AUFGABENSTELLUNG – Welche Bereiche zählt der unten stehende Interviewauszug in dem Satz auf, der mit „Der kaufmännische Bereich“ beginnt? Nenne alle.

TEXTAUSZUG –
Wolff: Seine Fähigkeiten liegen im technischen Bereich. Wenn man ihn in puncto Reglement einbinden würde, wäre das gut. Der kaufmännische Bereich, Sponsoren, TV-Vermarktung sind nicht seine zentrale Expertise. Niemand kann Ecclestone in diesem Geschäft das Wasser reichen.

STANDARD: Erwarten Sie sich durch Liberty Media neuen Schwung für die Formel 1?

Wolff: Wir schauen uns die Entwicklung von der Seitenlinie an. Als Team, das in der Meisterschaft eingeschrieben ist, wollen wir gehört werden. Ein Aktionärswechsel ist für uns aber sekundär. Langfristig ist ein Medienunternehmen wie Liberty Media als Kernaktionär interessanter als ein Private-Equity-Unternehmen, das in erster Linie auf kurzfristige Profitmaximierung zielt.

[Einträge aus einer Datenquelle]
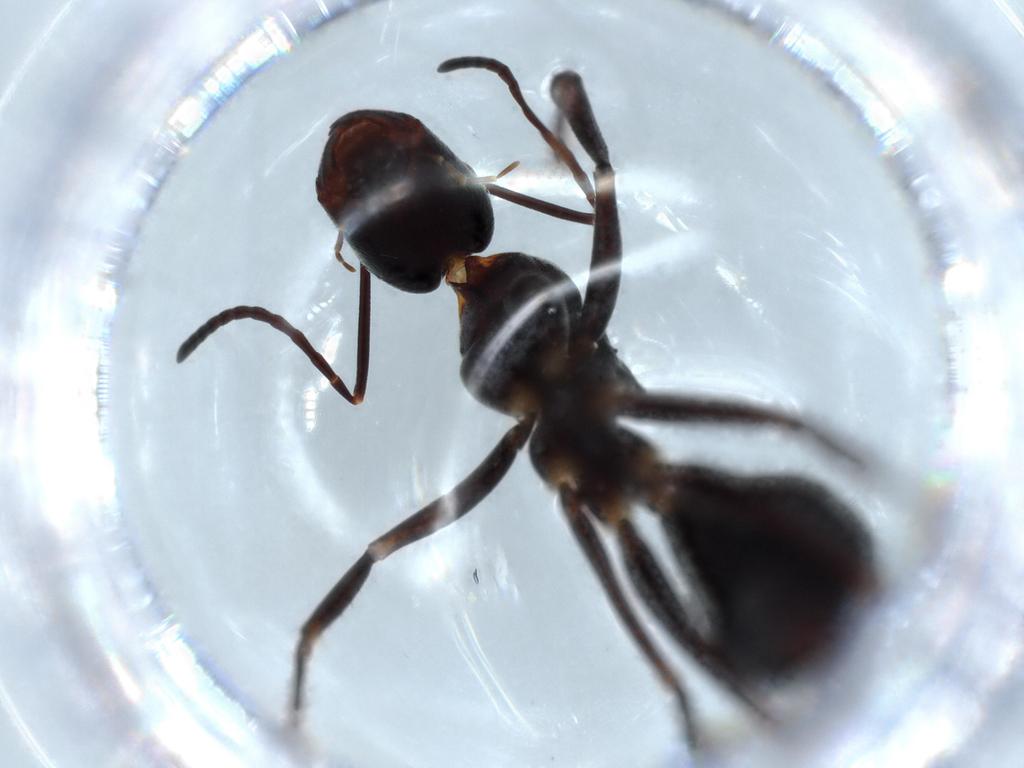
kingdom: Animalia
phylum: Arthropoda
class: Insecta
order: Hymenoptera
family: Formicidae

ERGEBNIS –
- kaufmännischer Bereich
- Sponsoren
- TV-Vermarktung